[Warning] Malicious file about portrait infringement

1. Information

INCA Internet response team detected malicious file which contains malicious file disguised as a portrait file from 04 May 2012. On April, various reports about this file can be found on internet so far, yet it can be found in Korea. Besides, this malicious file has various variants; we add patterns on our nProtect Anti-Virus. Containing EXE(ZIP)file on attachment of e-mail has great possibility to be revealed as a malicious file.

2. Real cases

IMG0893.zip - Your photo all over Facebook? Naked? Malware campaign spammed out

[nProtect Response Team Official Blog]
[Caution] Malicious e-mail about BBB(Better Business Bureau)

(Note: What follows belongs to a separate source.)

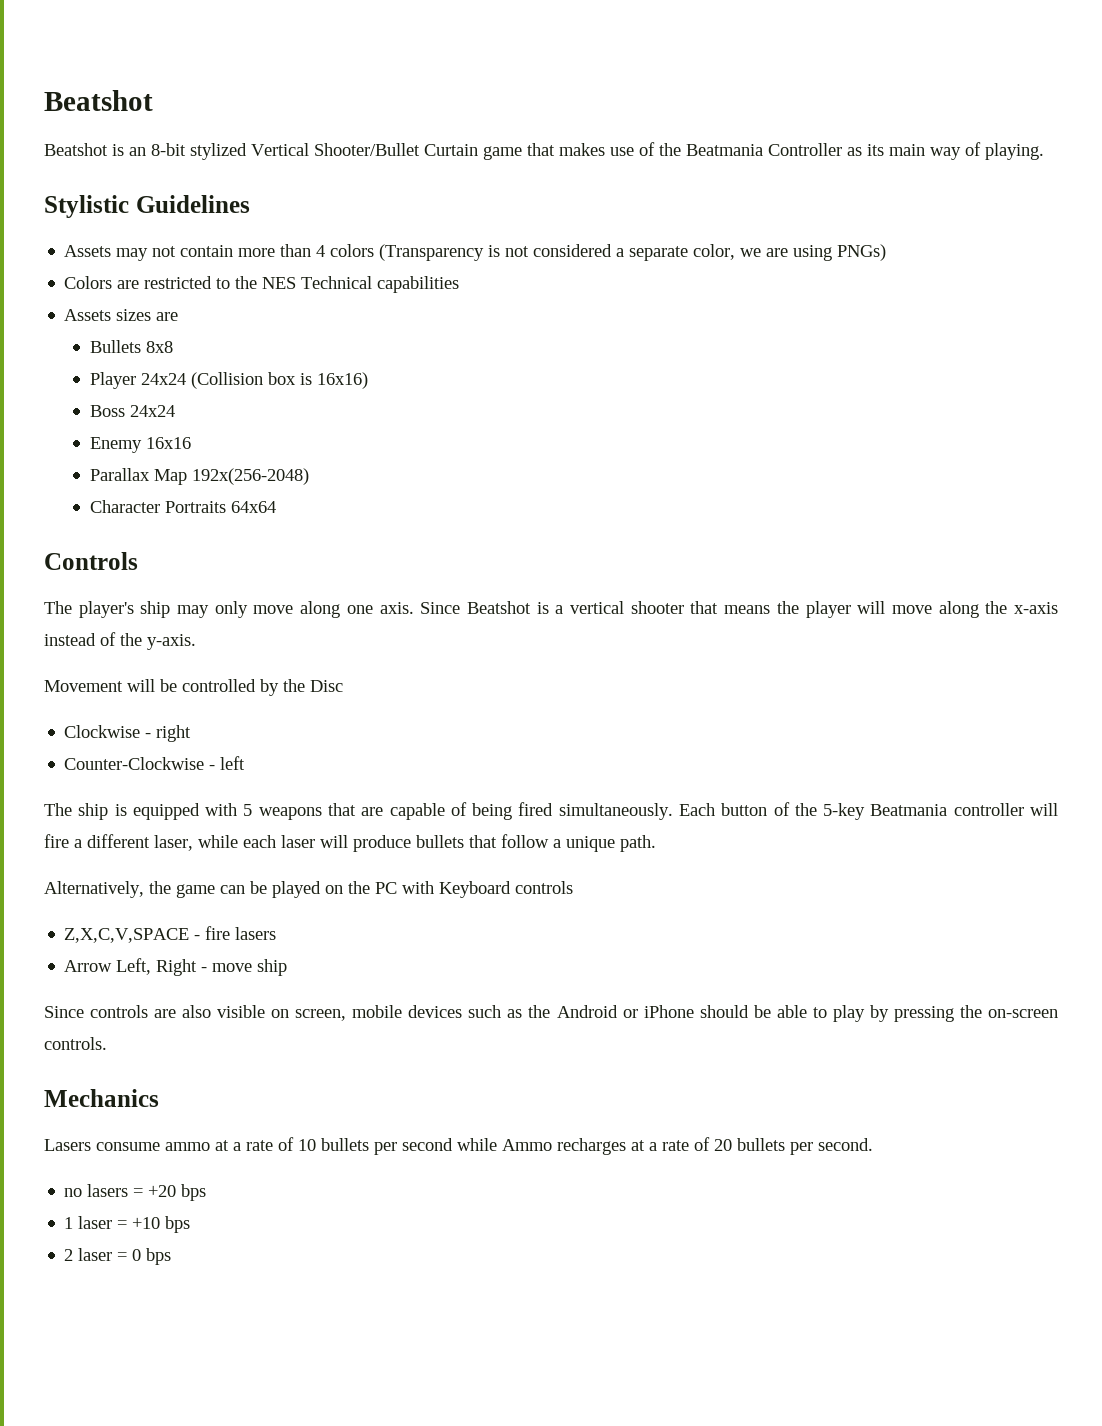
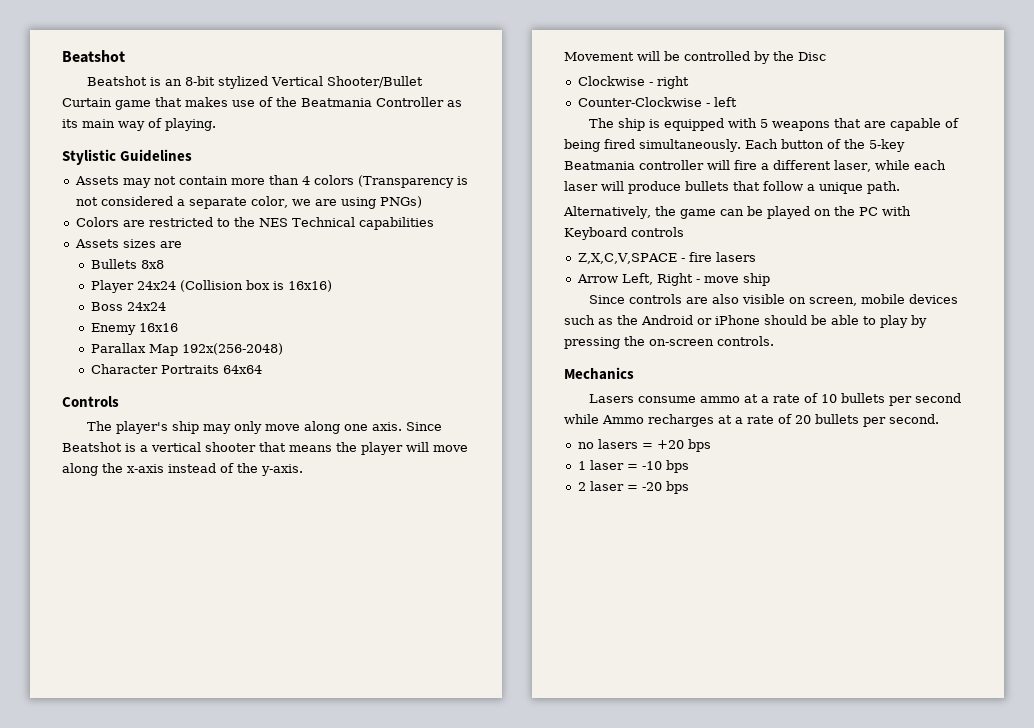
[132,1217,161,1229] +10 -> [641,461,662,470] -10
[132,1249,142,1261] 0 -> [641,482,662,491] -20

Following image contains various malicious files. The title of e-mail is "FW:Why did you put this photo online?" (It may contain about portrait infringement)

To Korea May 4, 2012

To Germany May 8, 2012

To Korea again May 8, 2012

ZIP typed attachment is disguising as an image file, and it actually contains executable file.

User will be infected by malicious files after extracting and executing ZIP file.

After being infected, clone file of malicious file will be created on "All Users" path.

And it adds registry on following path and makes run on booting.

SunJavaUpdateSched c:\documents and settings\all users\svchost.exe

svchost.exe tries to access TCP/IP, yet it doesn't connect certain host.

3. Summary

Spreading malicious file with social engineering is one of traditional technique. To use PC safely from security threats of these malicious attachments, we recommend you download latest security updates and obey following "Security management tips" for general users.

Security management tips

1. Maintain the latest security update on OS and applications
2. Use anti-virus SW from believable security company and keep updating the latest engine and using real time detecting function.
3. Do not see and download attached file from suspicious e-mail.
4. Keep caution to link from instant messenger and SNS.

INCA Internet (Security Response Center / Emergency Response Team) runs responding system against various security threats.


  1. I've long thought that there are several different paths we could take to get to a more rational, egalitarian admissions system. The one I like most would make two changes to what we have in place right now at https://www.domyhomework4me.net/ do my homework for me

  2. Need help with an argumentative essay writing? Follow my link and get it!